According to Roberto Gorrieri of the World Public Library, the first three 'fairs' averaged one million downloads per day and a sizable section of the traffic was from India. ''My guess would be about 1/4 of all downloads were done from there. The most popular titles were technology related titles,'' he told TOI in an email interview. No surprise as technical books, especially the imported ones, cost a bomb.

But it is not just the techies or casual readers who download. Even humanities students have become intimately familiar with the world of e-texts. Recently, California governor Arnold Schwarzenegger revealed a plan to do away with text books altogether and push for the use of ebooks in schools. For graduate students in India, there are more texts - some of them notoriously difficult to find in stores - and less time to procure them.
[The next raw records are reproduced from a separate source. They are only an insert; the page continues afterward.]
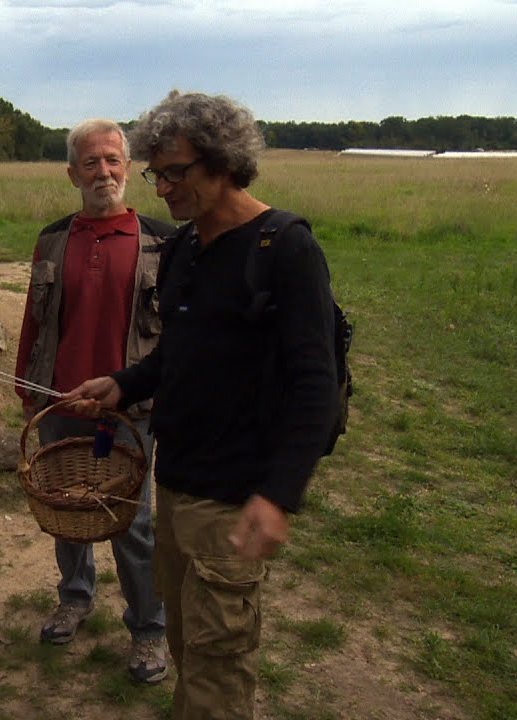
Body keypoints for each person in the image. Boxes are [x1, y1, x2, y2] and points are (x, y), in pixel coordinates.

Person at [67, 92, 339, 719]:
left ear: (223, 162)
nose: (161, 188)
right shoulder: (187, 249)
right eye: (155, 173)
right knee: (190, 651)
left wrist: (278, 496)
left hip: (233, 501)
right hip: (177, 489)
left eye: (176, 172)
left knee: (218, 670)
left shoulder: (285, 248)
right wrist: (123, 384)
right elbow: (176, 356)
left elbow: (315, 387)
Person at [15, 118, 175, 684]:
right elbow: (35, 322)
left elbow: (177, 336)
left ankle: (149, 631)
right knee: (65, 511)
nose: (103, 171)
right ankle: (74, 597)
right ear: (71, 173)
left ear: (127, 167)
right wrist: (25, 387)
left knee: (133, 524)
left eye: (112, 160)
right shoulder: (53, 239)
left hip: (130, 413)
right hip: (60, 405)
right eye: (90, 162)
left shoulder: (163, 241)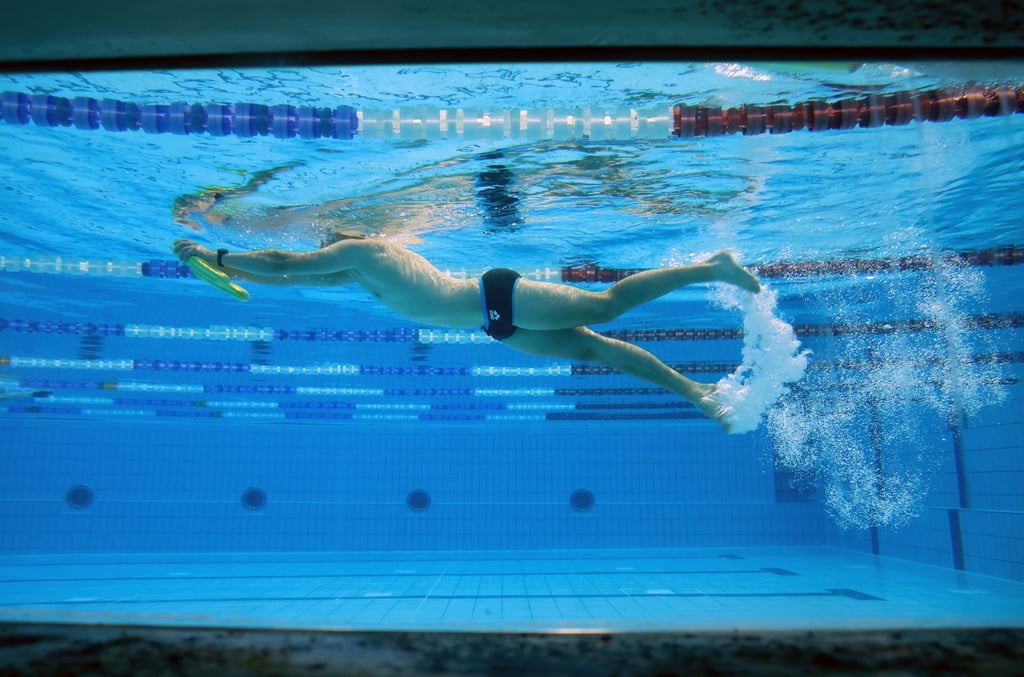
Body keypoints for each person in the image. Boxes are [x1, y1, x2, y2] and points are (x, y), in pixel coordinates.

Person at [172, 236, 761, 431]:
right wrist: (224, 272)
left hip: (495, 294)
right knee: (593, 351)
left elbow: (282, 262)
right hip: (490, 322)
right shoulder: (354, 270)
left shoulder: (365, 251)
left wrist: (217, 253)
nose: (317, 252)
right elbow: (285, 278)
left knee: (605, 309)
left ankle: (712, 265)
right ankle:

Sappho's poetry, prescribed in MA English course is one example; Kesari Mohan Ganguly's translation of Karnaparva, is another. Alberti's On Painting was found and circulated online. ''Etexts are much easier to access and are far cleaner than photocopies,'' says Sakshi Chopra who completed her MA in 2008. Later, for BEd, she used etexts of John Dewey's Democracy and Education and Paulo Freire's Pedagogy of the Oppressed. Nandita Dubey, a final year history student, used etexts for her dissertation on Shahjahanabad.